Progression from PAC to PACG was reported to occur in approximately 20% of patients who underwent LPI.6 Therefore, PAC does not necessarily progress to PACG, and PAC at high risk for angle closure is considered more likely to develop to PACG. However, no significant difference was noted in the frequency of plateau iris between the PAC and PACG groups in this study. A recent study using anterior segment optical coherence tomography showed that the progression of angle closure is affected by the iris thickness, area, and volume.25,26 Embryologically, the ciliary body and iris root in week 24 of intrauterine life and mature as different organs.27 Therefore, abnormalities occurring in this period may cause morphological abnormalities in both structures. The thickness of the iris root affects the angle width. Therefore, a thicker peripheral iris is likely to contribute to angle closure as the peripheral iris would be in closer proximity to the angle. This may be especially important in eyes with shallow and crowded anterior chambers.

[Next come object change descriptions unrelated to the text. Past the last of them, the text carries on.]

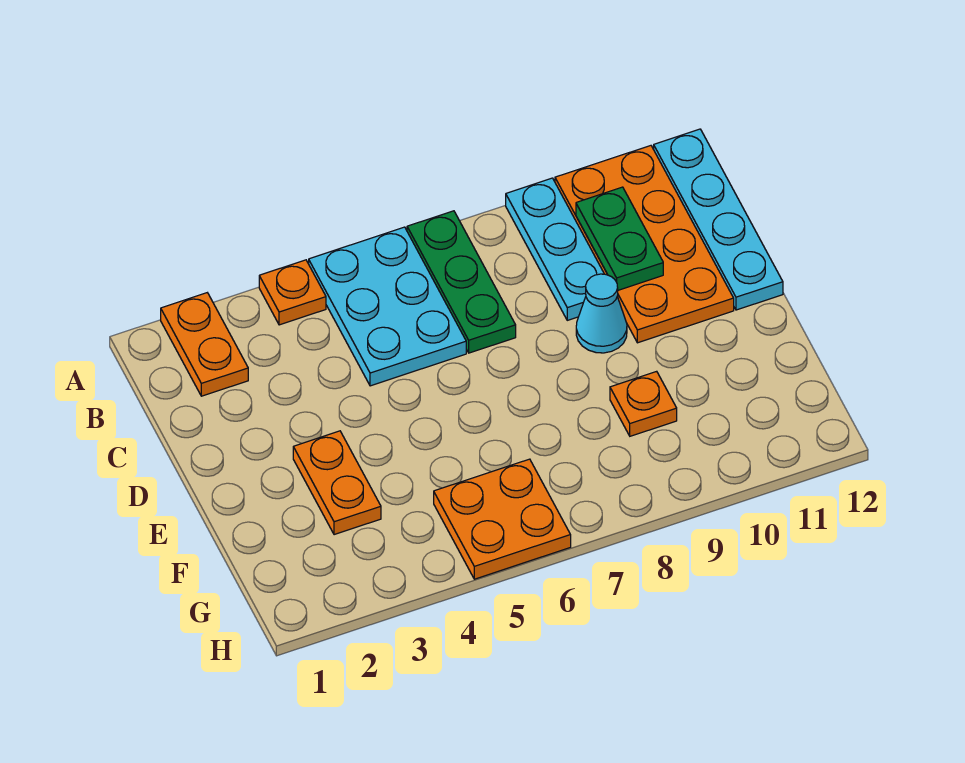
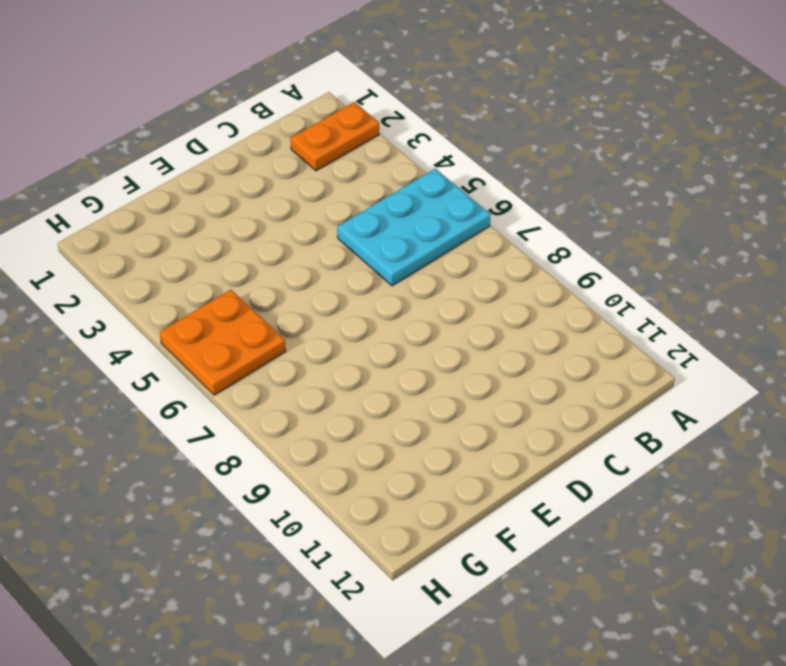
none -> orange plate A4 level 1
none -> green plate A7:C7 level 1
none -> cyan plate A9:C9 level 1

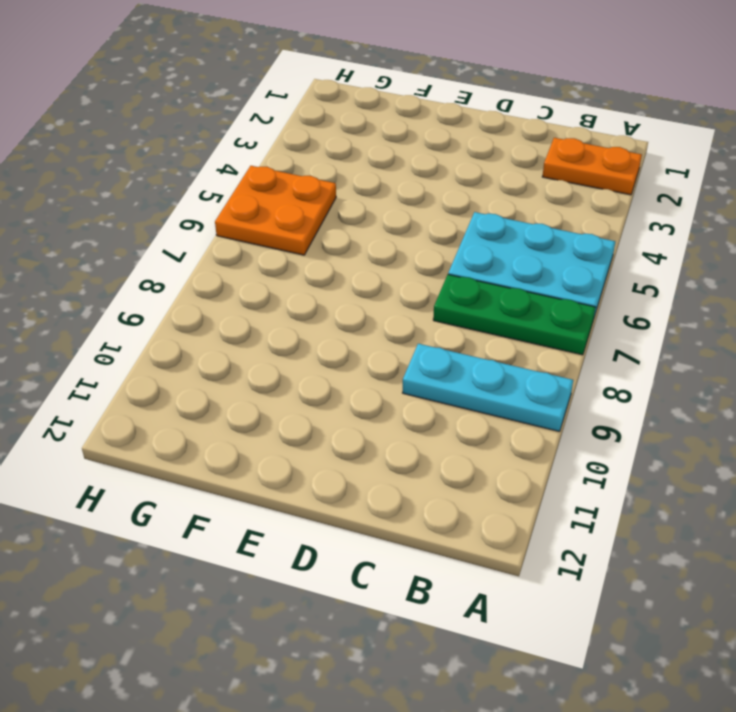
none -> orange plate A4 level 1
none -> orange plate A10:D11 level 1
none -> cyan plate A12:D12 level 1

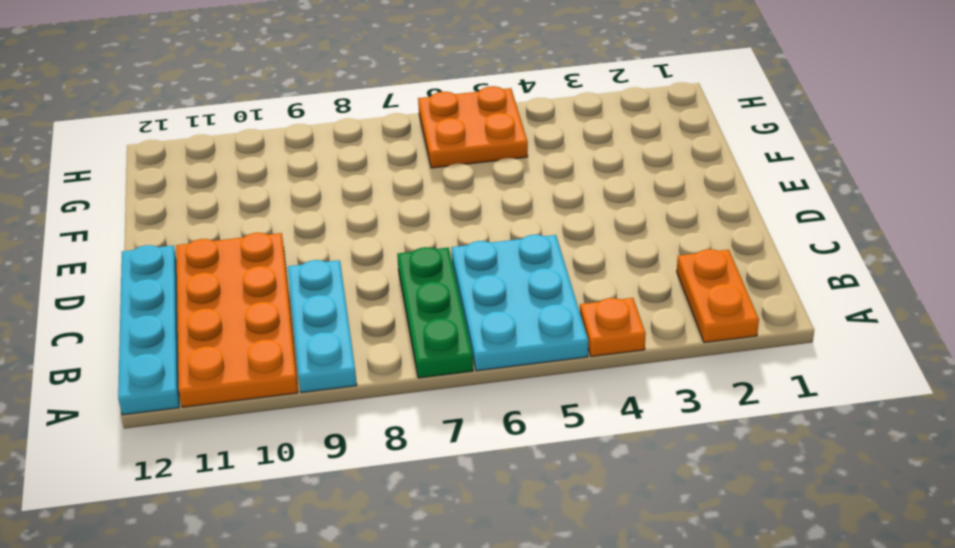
none -> cyan cone D9 level 1
none -> orange plate E3:F3 level 1
none -> orange plate F9 level 1

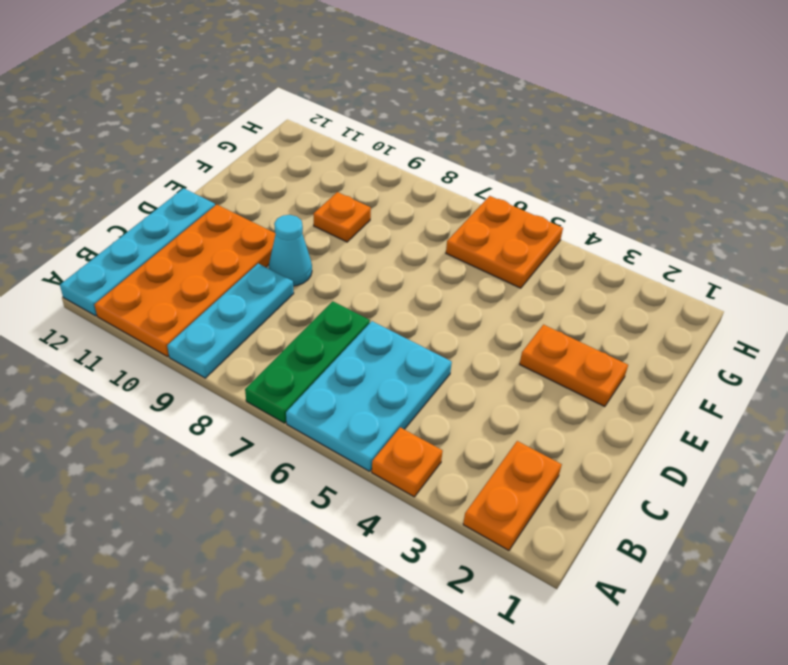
orange plate E2:E3 level 1 -> orange plate E3:F3 level 1
none -> green plate B10:C10 level 2

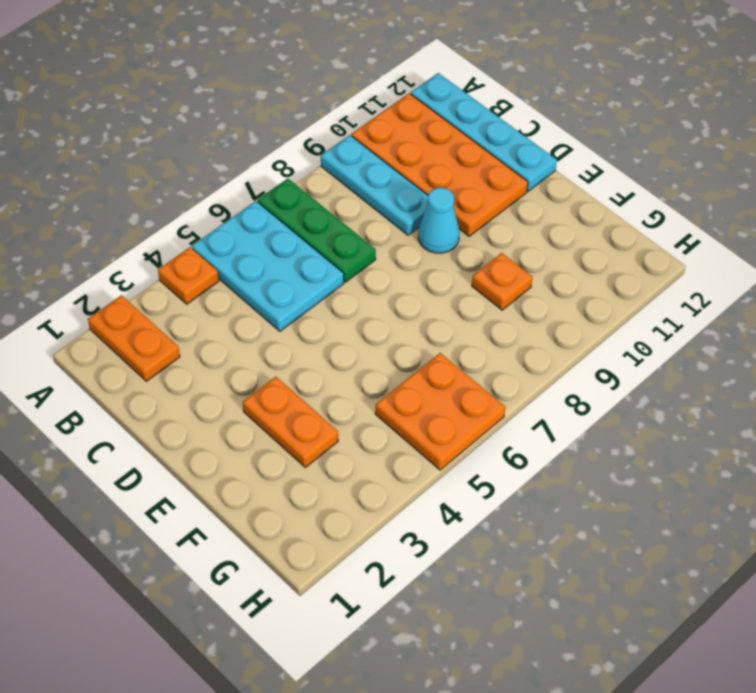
none -> green plate B10:C10 level 2

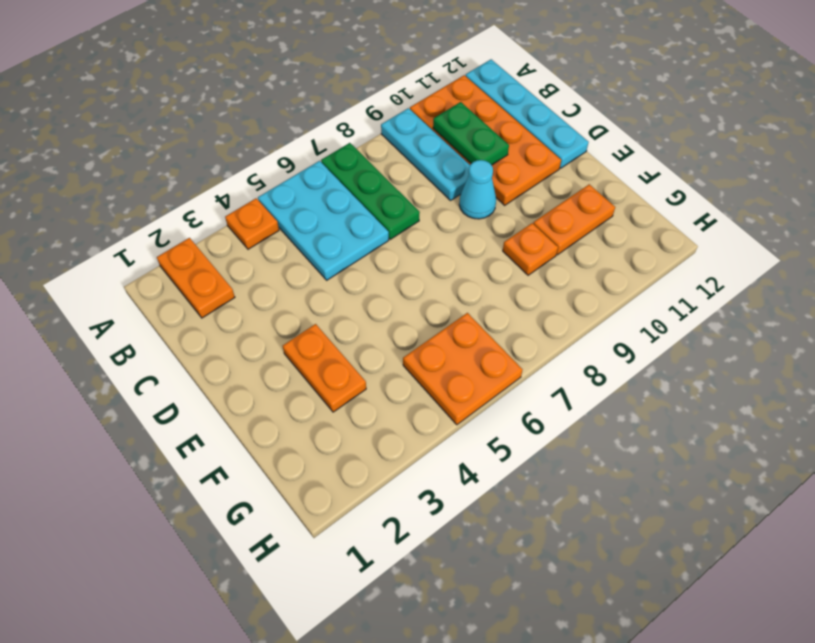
orange plate F10:F11 level 1 -> none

Plateau iris and a thick peripheral iris are likely to co-occur, further increasing the risk of angle closure. Continued evaluation involving a larger number of patients is necessary.

This study has several limitations. First, we did not look at the association of the lens parameters with cataract status. Since the ACD has been reported to shallow with cataract progression,28,29 it is important to exclude the effect of cataract when comparing the ACD. However, in our data, there were no significant difference of LT and ACD between the plateau iris group and no-plateau iris group. From this point, we think that the cataract status might have been equal in these two groups. Second, factors such as accommodation and lighting, which may induce changes in lens parameters, were not evaluated. Third, this study was carried out at two separate facilities, and UBM was performed by different investigators. This may have resulted in bias in measurements. Fourth, UBM scan and grading of the images were performed by the same investigator (TM), so the judgments may have been biased.


Plateau iris was observed by UBM in approximately 20% of the Japanese patients who had previously undergone LPI for PAC or PACG and highlight the significance of non-pupil block mechanisms for angle closure in the Japanese angle closure patients. However, no morphological difference was noted in the anterior segment of the eye between those with and without plateau iris.


The authors report no conflicts of interest in this work.